◆ TASK INSTRUCTIONS
Could you reproduce, word for word, everything below from the line containing "left hip: (352, 258, -2)" down to the line containing "right ankle: (583, 394, 35)", with both of those lines included and no others?

◆ RECORDS PROVIDED
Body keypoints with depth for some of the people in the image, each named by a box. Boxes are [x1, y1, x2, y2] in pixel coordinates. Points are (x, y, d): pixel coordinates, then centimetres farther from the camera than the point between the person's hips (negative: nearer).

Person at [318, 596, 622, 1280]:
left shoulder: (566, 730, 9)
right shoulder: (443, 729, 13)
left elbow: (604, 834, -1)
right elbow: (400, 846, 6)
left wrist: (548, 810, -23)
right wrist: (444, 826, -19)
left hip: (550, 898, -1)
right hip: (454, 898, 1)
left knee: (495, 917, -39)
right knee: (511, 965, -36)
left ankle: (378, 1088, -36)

---

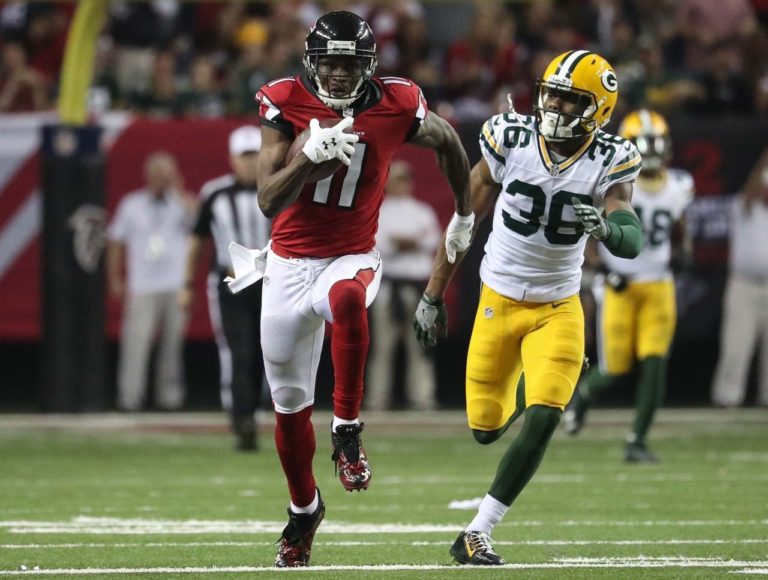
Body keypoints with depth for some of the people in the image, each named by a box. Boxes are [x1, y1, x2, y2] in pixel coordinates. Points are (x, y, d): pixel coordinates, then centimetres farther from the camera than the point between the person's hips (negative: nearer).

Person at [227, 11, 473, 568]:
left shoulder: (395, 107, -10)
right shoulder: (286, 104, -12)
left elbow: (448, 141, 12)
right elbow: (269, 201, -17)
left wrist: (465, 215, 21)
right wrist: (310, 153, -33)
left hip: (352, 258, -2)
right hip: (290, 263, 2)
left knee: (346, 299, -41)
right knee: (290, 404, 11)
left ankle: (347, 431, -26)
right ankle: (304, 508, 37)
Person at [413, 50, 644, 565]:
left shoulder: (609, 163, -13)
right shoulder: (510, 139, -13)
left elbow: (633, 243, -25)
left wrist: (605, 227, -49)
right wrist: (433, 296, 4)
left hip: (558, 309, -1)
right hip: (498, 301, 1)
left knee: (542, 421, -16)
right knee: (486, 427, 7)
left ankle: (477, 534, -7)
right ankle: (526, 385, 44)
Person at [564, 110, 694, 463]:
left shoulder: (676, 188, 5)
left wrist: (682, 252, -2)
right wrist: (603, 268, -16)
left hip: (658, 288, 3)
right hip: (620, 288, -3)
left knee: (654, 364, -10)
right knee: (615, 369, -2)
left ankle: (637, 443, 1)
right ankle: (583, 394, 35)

◆ ANSWER TO THE EXERCISE
left hip: (352, 258, -2)
right hip: (290, 263, 2)
left knee: (346, 299, -41)
right knee: (290, 404, 11)
left ankle: (347, 431, -26)
right ankle: (304, 508, 37)
Person at [413, 50, 644, 565]:
left shoulder: (609, 163, -13)
right shoulder: (510, 139, -13)
left elbow: (633, 243, -25)
left wrist: (605, 227, -49)
right wrist: (433, 296, 4)
left hip: (558, 309, -1)
right hip: (498, 301, 1)
left knee: (542, 421, -16)
right knee: (486, 427, 7)
left ankle: (477, 534, -7)
right ankle: (526, 385, 44)
Person at [564, 110, 694, 463]:
left shoulder: (676, 188, 5)
left wrist: (682, 252, -2)
right wrist: (603, 268, -16)
left hip: (658, 288, 3)
right hip: (620, 288, -3)
left knee: (654, 364, -10)
right knee: (615, 369, -2)
left ankle: (637, 443, 1)
right ankle: (583, 394, 35)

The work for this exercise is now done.